▶ [What to do] Turn everything from the start of the items down through the line containing "https://max.ru/tatmedia" into a Markdown table with the columns Row and Text, numbering each row and leaving out blank lines.

▶ [Record set]
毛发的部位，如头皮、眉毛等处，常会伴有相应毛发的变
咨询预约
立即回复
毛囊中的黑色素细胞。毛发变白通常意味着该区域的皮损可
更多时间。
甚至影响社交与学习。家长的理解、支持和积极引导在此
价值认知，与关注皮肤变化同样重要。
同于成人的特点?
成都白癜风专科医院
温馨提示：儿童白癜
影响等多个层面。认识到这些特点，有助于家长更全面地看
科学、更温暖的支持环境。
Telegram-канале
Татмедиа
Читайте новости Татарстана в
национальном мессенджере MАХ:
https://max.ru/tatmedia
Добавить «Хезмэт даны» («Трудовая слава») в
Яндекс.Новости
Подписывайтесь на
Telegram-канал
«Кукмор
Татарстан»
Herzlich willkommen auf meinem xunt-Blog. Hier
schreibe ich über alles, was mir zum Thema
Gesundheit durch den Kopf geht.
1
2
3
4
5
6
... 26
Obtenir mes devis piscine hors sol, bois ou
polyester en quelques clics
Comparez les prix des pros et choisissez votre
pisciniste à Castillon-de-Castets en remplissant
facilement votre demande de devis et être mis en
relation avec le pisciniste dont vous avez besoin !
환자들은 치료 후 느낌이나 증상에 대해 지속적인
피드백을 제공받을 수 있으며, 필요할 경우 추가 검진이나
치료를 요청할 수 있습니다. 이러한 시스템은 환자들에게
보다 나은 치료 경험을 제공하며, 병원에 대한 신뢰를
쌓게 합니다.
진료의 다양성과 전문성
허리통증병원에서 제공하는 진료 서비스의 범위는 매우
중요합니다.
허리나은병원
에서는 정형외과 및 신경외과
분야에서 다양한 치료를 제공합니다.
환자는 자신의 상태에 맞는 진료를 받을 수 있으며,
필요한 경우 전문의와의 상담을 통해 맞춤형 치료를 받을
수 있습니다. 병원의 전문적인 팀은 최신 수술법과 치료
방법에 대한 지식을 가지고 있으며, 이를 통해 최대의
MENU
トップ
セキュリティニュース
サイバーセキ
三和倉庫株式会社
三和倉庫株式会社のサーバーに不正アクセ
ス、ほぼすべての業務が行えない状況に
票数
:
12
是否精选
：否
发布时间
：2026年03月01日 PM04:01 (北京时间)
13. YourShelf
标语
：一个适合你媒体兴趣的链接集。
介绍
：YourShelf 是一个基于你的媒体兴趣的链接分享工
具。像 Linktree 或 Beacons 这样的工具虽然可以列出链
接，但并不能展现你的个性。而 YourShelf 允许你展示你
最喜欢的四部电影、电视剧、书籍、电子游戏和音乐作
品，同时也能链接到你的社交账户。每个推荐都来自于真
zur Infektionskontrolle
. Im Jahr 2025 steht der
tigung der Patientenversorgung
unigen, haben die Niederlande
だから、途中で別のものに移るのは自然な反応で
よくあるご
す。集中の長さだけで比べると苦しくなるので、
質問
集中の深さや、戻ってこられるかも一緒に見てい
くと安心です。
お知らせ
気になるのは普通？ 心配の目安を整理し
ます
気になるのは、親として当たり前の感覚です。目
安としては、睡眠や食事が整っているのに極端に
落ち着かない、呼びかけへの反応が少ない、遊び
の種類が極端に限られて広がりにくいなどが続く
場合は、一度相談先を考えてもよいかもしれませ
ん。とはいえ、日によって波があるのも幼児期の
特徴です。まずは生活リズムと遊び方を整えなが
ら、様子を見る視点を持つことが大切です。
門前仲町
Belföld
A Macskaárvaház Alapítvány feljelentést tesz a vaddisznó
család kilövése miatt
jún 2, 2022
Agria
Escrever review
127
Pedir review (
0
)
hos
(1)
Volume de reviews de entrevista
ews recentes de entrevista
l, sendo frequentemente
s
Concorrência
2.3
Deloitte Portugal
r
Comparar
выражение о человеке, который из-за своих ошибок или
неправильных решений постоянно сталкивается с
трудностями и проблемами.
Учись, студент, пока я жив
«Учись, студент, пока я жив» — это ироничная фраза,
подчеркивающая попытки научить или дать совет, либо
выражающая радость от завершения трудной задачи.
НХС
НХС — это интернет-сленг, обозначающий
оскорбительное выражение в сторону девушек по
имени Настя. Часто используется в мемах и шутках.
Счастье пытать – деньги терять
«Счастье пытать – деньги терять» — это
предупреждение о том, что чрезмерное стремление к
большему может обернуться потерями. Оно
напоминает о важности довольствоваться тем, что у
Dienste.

▶ [Solution to the exercise]
| Row | Text |
|---|---|
| 1 | 毛发的部位，如头皮、眉毛等处，常会伴有相应毛发的变 |
| 2 | 咨询预约 |
| 3 | 立即回复 |
| 4 | 毛囊中的黑色素细胞。毛发变白通常意味着该区域的皮损可 |
| 5 | 更多时间。 |
| 6 | 甚至影响社交与学习。家长的理解、支持和积极引导在此 |
| 7 | 价值认知，与关注皮肤变化同样重要。 |
| 8 | 同于成人的特点? |
| 9 | 成都白癜风专科医院 |
| 10 | 温馨提示：儿童白癜 |
| 11 | 影响等多个层面。认识到这些特点，有助于家长更全面地看 |
| 12 | 科学、更温暖的支持环境。 |
| 13 | Telegram-канале |
| 14 | Татмедиа |
| 15 | Читайте новости Татарстана в |
| 16 | национальном мессенджере MАХ: |
| 17 | https://max.ru/tatmedia |